O primeiro ser humano que inventou de juntar algumas palavras no papel e resolveu publicar essas histórias, foi o autêntico inventor da inveja literária na sociedade civil. Rosseau estava certo ao tocar nesse ponto. Falo de experiência própria. Sem modéstia, me considero o maior profeta do passado que conheci. Não tem jeito, há todo momento tenho a ideia genial que numa rápida busca no Google percebo que foi desenvolvida por algum autor há mais de 200 anos em um recôndito vilarejo do leste europeu.
Olho pra estante. Inveja. O português discutiu a metafísica e as angústias da alma humana. O argentino criou um universo fantástico e se tornou imortal, O  chileno faz poemas de amor e mar sem esbarrar na cafonice, raro, raríssimo. O russo, esse é o pior. A sua tolerância a banalidade me incomoda. Nada escreve que não seja filosófico. A história de um garoto com superpoderes e é o escolhido para salvar o planeta nunca lhe passou pela cabeça. Agora escrever 600 páginas sobre um assassino  aparentemente comum que reflete sobre ser absolvido pela História como Napoleão, isso faz e faz com prazer. 

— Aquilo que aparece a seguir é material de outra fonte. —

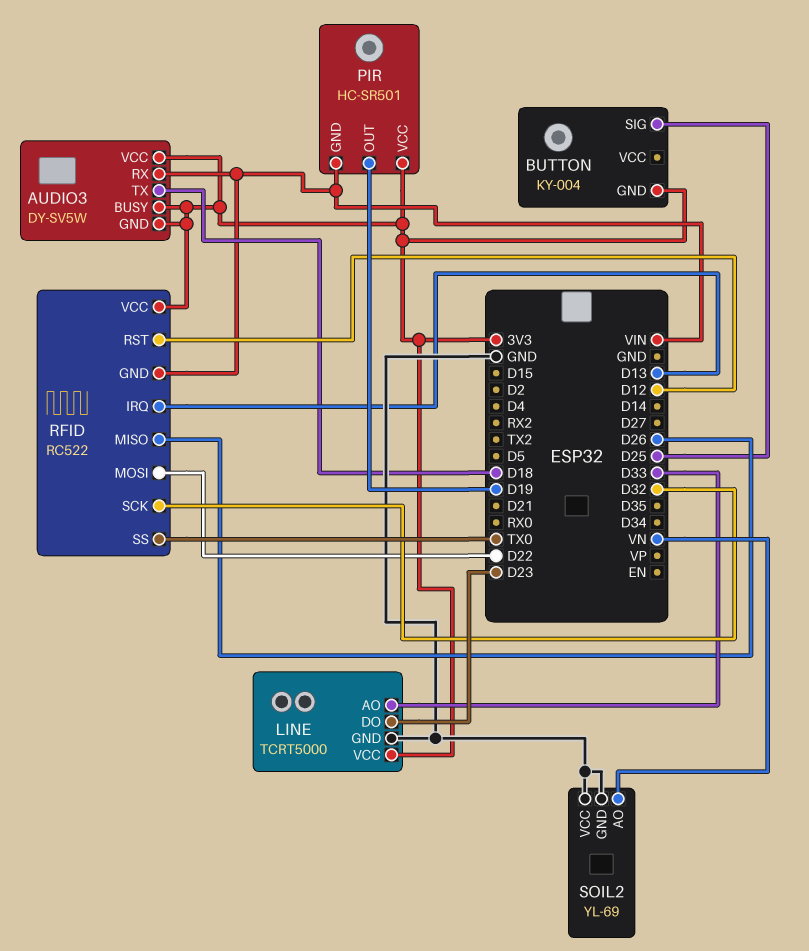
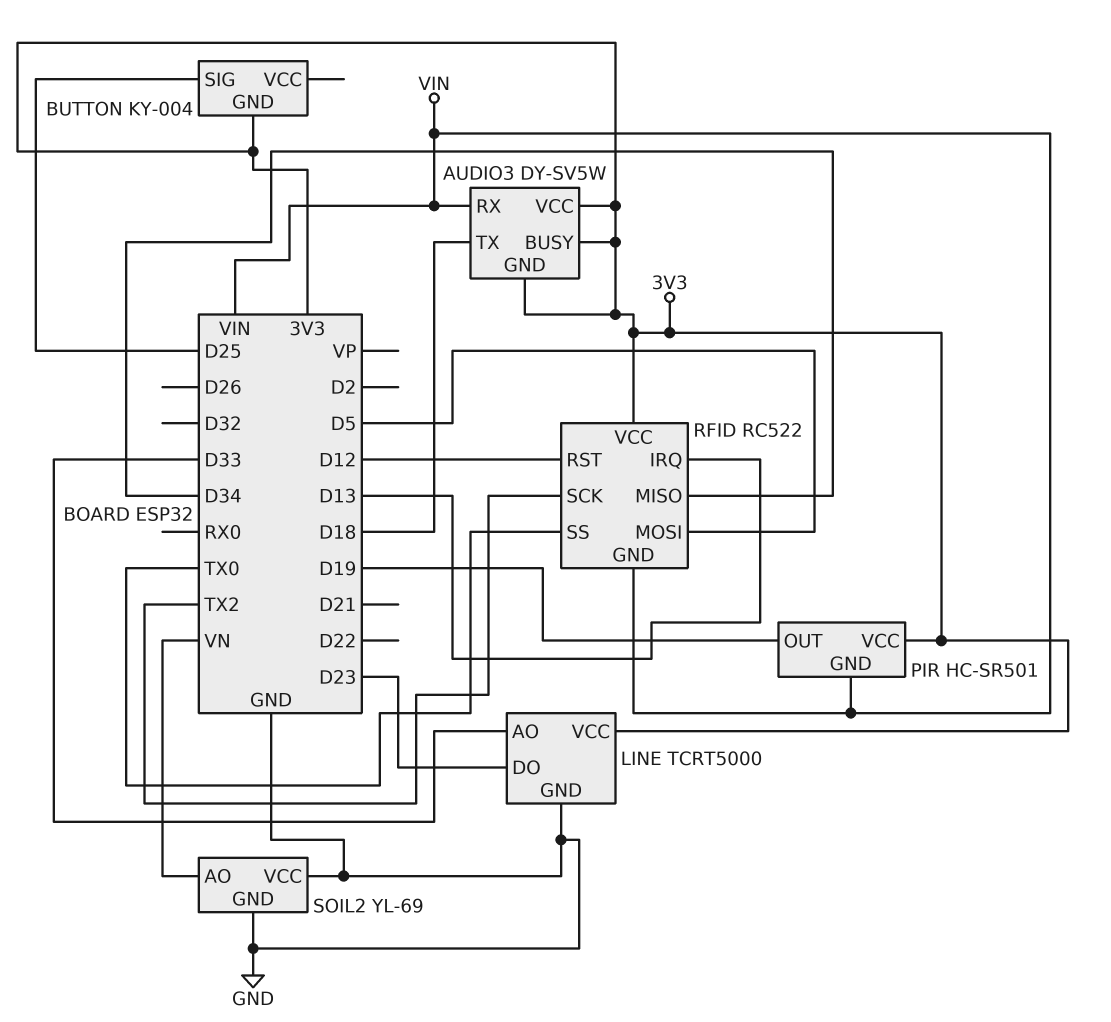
RFID pin MISO: D26 -> D34
RFID pin MOSI: D22 -> D5
RFID pin SCK: D32 -> TX2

A vida tem dessas, a mim me restou relatar sobre garotas que não me deram beijos,  partidas de futebol que terminaram em 0 a 0 e alguns personagens idênticos em cada história pintados com nomes diferentes. Por que não eu? Essa é a pergunta que me incomoda e me faz querer em muitas das vezes empurrar todos esses conhecidos que tem sido campeões em tudo para um caixa de papelão entulhada bem embaixo da estante e pintar a escrivaninha com as capas mais bonitas dos mais novos best-sellers. 
Eu os ameaço, eles não se mexem. Sabemos que isso não vai acontecer. Melhor ser medíocre comparado aos grandes do que ser grande comparado aos medíocres.